Instrumental Methods
Nuclear magnetic resonance (NMR) spectra were recorded in d6-DMSO on a Bruker-250 MHz instrument using TMS as an internal standard. The thermal decomposition temperatures were determined by thermal gravimetric analysis using a thermal analysis instrument TGA Q50. A 5^oC min-1 heating rate was used in nitrogen from 25^oC and 50^oC to 500^oC. Melting point and glass transition temperatures were determined by differential scanning calorimetry using a Shimadzu DSC-60 at a rate of 5^oC min-1 by cooling the samples from 50°C to -50°C, followed by heating from -50°C to 50°C. Fluorescence measurements were taken using a Photon Technology International QuantaMaster System equipped with a 75 W xenon lamp and a photomultiplier detector. Sample measurements were taken with a 10-mm quartz cuvette with 2 nm slit widths and excited at 366 nm.

Synthesis
The synthesis of both enantiomers of alanine tert butyl ester bis-(pentafluoroethylsulfonyl) imide (L- and D- Ala t-butyl ester BETA) was accomplished by mixing two equimolar solutions of L - and D -alanine tert butyl ester hydrochlorides with lithium bis-(penta­fluoroethylsulfonyl)imide (LiBETA) (Scheme 1) for 2 hours at room temperature and obtaining the bottom layer of the resulting two layers. The bottom layer was purified by washing several times with water and then dried under vacuum for two days. Colorless low-viscous liquids were obtained with 75% overall yield. ¹H NMR (250 MHz, d6 DMSO) δ (ppm) 8.25 (s, 3H), 4.00 (q, 1H), 1.50 (s, 9H), 1.35 (d, 3H). 13C NMR δ (ppm) 170.00, 83.24, 48.74, 27.99, 16.27.

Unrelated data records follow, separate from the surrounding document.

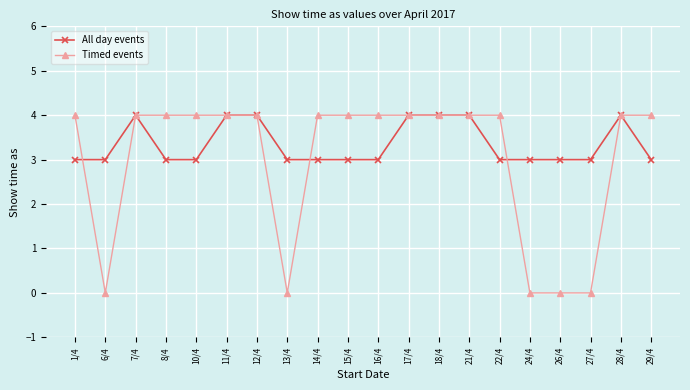

Reading left to right, list all the values displayed in this chart.

All day events: 3	3	4	3	3	4	4	3	3	3	3	4	4	4	3	3	3	3	4	3
Timed events: 4	0	4	4	4	4	4	0	4	4	4	4	4	4	4	0	0	0	4	4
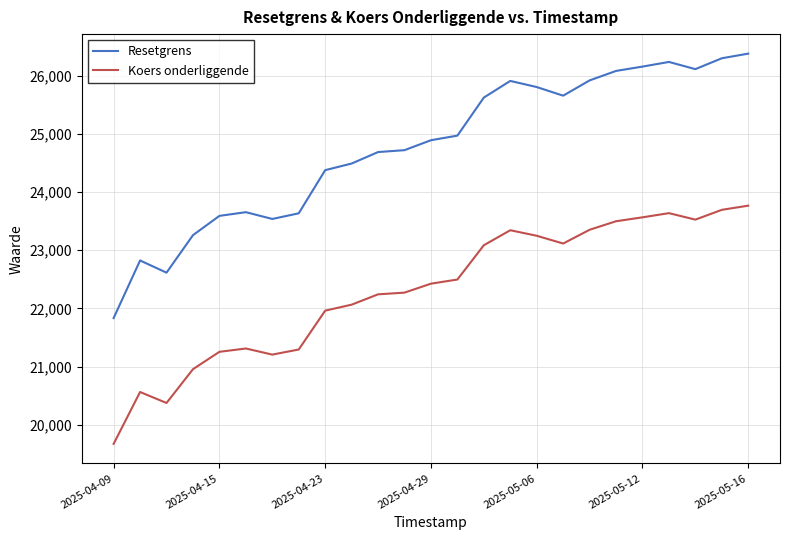

In Koers onderliggende, how many points are higher than both neighbors (excluding endpoints)?

4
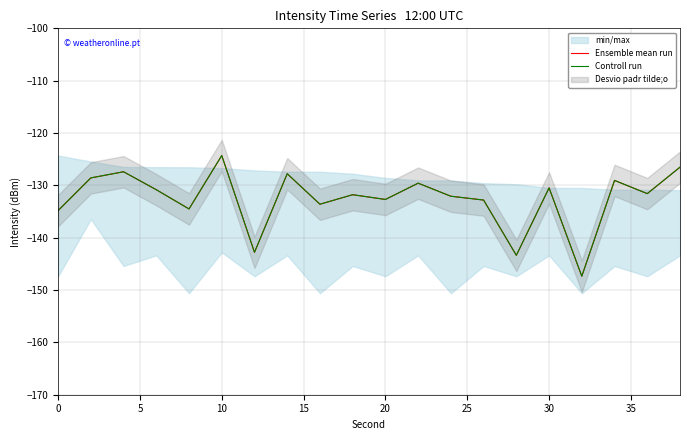

True or false: Ensemble mean run and Controll run cross at least once.

False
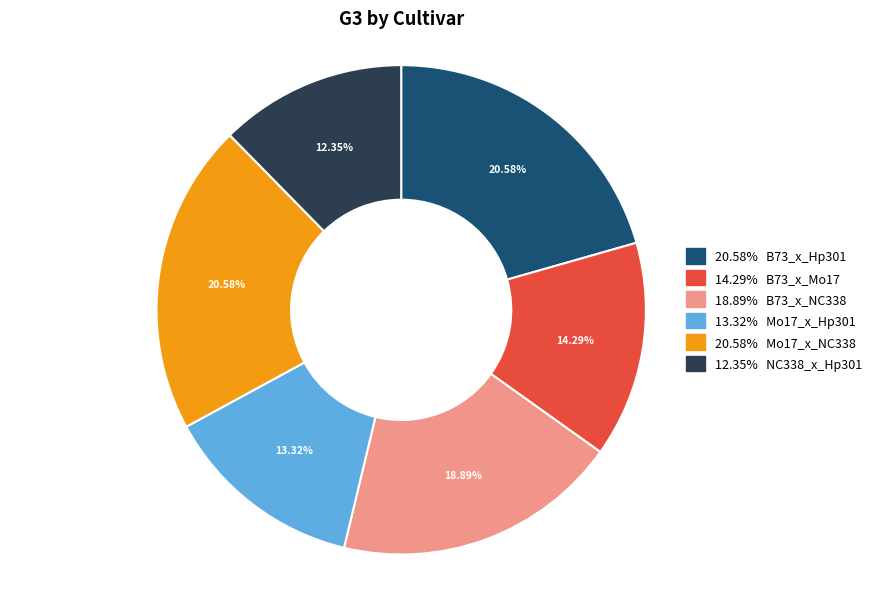

Does any single category account for the majority?

No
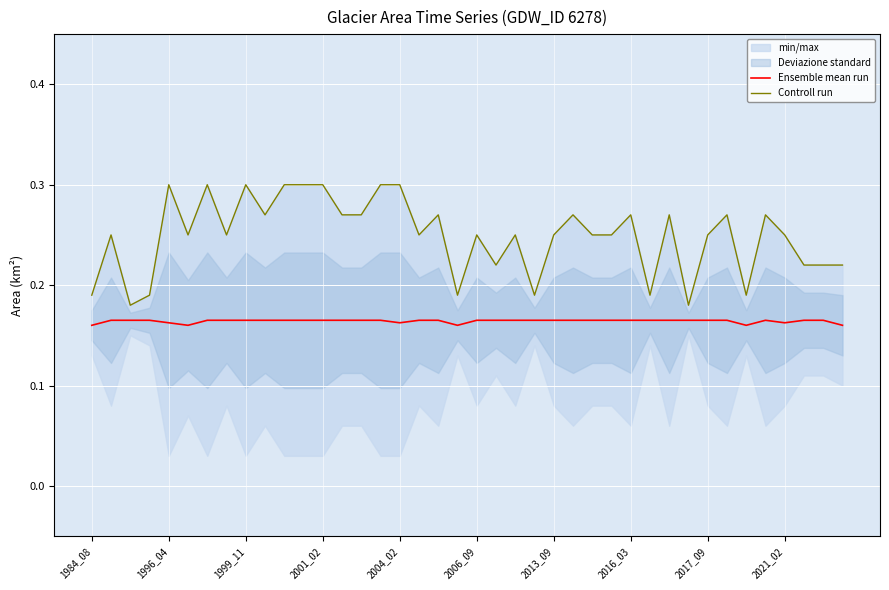

What is the spread (max minus min) of values at 1999_11?

0.1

Similarly, L- and D- leucine tert butyl ester bis-(pentafluoroethyl­sulfonyl) imide (L- and D- Leu t-butyl ester BETA) were synthesized from L- and D-leucine tert butyl ester hydrochlorides and LiBETA (Scheme 1). Colorless slightly more viscous liquids were obtained with 85% overall yields. ¹H NMR (250 MHz, d6 DMSO) δ (ppm) 8.15 (s, 3H), 3.87 (t, 1H), 1.62 (dd, 2H), 1.58 (m, 1H), 1.47 (s, 9H), 0.91 (d, 3H), 0.90 (d, 3H). 13C NMR (ppm) 169.60, 122.50, 117.38, 83.38, 51.46, 27.87, 24.27, 22.42.